**EXERCISE INSTRUCTIONS:**
Retype the records below from their first line through the line containing "Table 1. The", and include nothing else.

(Items listed in a dataset)
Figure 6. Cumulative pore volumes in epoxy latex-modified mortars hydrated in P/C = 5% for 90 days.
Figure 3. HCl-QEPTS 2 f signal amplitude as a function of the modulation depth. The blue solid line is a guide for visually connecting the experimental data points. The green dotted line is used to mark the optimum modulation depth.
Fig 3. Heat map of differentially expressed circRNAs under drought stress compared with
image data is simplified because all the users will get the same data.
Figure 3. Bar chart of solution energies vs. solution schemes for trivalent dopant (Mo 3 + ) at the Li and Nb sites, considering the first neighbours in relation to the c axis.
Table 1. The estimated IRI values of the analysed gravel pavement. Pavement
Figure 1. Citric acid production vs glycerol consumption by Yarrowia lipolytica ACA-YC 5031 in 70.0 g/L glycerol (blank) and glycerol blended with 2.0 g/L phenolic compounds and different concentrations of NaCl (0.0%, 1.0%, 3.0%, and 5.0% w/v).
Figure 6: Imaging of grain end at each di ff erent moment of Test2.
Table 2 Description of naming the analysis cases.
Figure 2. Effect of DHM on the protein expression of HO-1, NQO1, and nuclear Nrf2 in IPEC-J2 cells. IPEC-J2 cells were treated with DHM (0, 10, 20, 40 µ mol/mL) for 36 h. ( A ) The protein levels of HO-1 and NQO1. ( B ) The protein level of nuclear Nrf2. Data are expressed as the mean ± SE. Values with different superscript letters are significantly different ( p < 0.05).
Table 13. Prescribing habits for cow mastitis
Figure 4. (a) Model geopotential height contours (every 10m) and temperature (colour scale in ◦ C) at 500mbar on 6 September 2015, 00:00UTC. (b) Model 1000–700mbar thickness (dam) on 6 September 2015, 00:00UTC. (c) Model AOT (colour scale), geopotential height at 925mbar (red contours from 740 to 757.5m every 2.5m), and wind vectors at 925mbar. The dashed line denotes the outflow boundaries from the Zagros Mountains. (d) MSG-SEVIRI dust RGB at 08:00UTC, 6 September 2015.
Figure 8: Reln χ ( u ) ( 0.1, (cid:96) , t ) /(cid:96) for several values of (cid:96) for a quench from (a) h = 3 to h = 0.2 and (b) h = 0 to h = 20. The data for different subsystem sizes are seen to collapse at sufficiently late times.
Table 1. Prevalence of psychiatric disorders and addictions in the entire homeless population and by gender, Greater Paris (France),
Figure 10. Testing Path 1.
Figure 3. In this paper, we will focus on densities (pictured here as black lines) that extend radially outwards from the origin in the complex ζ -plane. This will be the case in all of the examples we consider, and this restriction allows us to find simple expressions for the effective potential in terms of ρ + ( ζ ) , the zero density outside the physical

**SOLUTION TO THIS EXERCISE:**
Figure 6. Cumulative pore volumes in epoxy latex-modified mortars hydrated in P/C = 5% for 90 days.
Figure 3. HCl-QEPTS 2 f signal amplitude as a function of the modulation depth. The blue solid line is a guide for visually connecting the experimental data points. The green dotted line is used to mark the optimum modulation depth.
Fig 3. Heat map of differentially expressed circRNAs under drought stress compared with
image data is simplified because all the users will get the same data.
Figure 3. Bar chart of solution energies vs. solution schemes for trivalent dopant (Mo 3 + ) at the Li and Nb sites, considering the first neighbours in relation to the c axis.
Table 1. The estimated IRI values of the analysed gravel pavement. Pavement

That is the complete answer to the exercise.